- Work request A -
In the GM recall article, rewrite the passage from "General Motors is" up to and including "to near-record highs.", replacing "car maker" with "automaker".
- Work request B -
In the GM recall article, how large a first-quarter charge did General Motors say it would take?

- Source passage -
+-------+

GM Recalls Another 1.5 Million Cars; Halts Sales Until “Solution” Completed

General Motors is in trouble. On the heels of a 1.3 million car recall over fault ignition switches (that allegedly caused 12 deaths and could have been fixed with a $1 part), the bailed-out car maker has announced it will take a $300 million charge in Q1 to cover costs associated with this and 3 new recalls covering an additional 1.5 million cars. As Reuters reports, unsold vehicles will be placed on a stop-delivery until development of a solution has been completed. Why is this such a problem? Because GM's channel-stuffed dealer inventory is already at all-time record highs as the entire industry projected the sales to continue ad infinitum and inventory-to-sales surged to near-record highs.

 

Via WSJ,

General Motors Co. said it would take a $300 million first-quarter charge to cover costs associated with its faulty ignition switch recall and three new recalls announced Monday covering about 1.5 million different vehicles.

+-------+

Items from a data source

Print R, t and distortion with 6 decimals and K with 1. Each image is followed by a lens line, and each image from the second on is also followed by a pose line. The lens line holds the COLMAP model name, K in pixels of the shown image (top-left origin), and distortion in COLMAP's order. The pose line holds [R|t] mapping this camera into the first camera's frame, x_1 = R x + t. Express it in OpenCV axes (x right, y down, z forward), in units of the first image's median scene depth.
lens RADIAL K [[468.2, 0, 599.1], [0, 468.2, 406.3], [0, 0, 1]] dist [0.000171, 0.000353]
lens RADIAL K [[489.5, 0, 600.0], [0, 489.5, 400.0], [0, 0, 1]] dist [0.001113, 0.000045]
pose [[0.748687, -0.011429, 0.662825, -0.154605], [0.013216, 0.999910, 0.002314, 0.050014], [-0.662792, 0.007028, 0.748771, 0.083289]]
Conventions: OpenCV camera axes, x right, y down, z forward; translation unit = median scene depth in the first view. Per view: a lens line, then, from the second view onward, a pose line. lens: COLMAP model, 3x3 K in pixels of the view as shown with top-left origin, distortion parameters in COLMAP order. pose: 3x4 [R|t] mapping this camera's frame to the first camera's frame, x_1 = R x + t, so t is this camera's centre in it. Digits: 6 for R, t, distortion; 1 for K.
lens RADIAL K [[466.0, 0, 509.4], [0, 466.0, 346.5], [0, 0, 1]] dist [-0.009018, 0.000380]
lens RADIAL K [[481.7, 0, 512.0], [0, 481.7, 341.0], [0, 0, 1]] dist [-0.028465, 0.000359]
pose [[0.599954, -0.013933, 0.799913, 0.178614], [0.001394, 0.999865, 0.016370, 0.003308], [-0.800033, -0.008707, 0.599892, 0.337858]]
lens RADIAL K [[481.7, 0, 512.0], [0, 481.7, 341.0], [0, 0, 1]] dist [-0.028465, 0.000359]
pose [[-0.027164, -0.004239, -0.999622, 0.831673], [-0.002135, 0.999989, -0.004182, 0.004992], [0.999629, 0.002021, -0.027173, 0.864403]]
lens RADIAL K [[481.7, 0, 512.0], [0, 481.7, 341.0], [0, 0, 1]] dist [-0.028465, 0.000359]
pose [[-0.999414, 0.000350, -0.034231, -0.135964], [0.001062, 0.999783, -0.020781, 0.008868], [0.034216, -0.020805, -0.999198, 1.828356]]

+-------+

- Your response A -
General Motors is in trouble. On the heels of a 1.3 million car recall over fault ignition switches (that allegedly caused 12 deaths and could have been fixed with a $1 part), the bailed-out automaker has announced it will take a $300 million charge in Q1 to cover costs associated with this and 3 new recalls covering an additional 1.5 million cars. As Reuters reports, unsold vehicles will be placed on a stop-delivery until development of a solution has been completed. Why is this such a problem? Because GM's channel-stuffed dealer inventory is already at all-time record highs as the entire industry projected the sales to continue ad infinitum and inventory-to-sales surged to near-record highs.

- Your response B -
$300 million.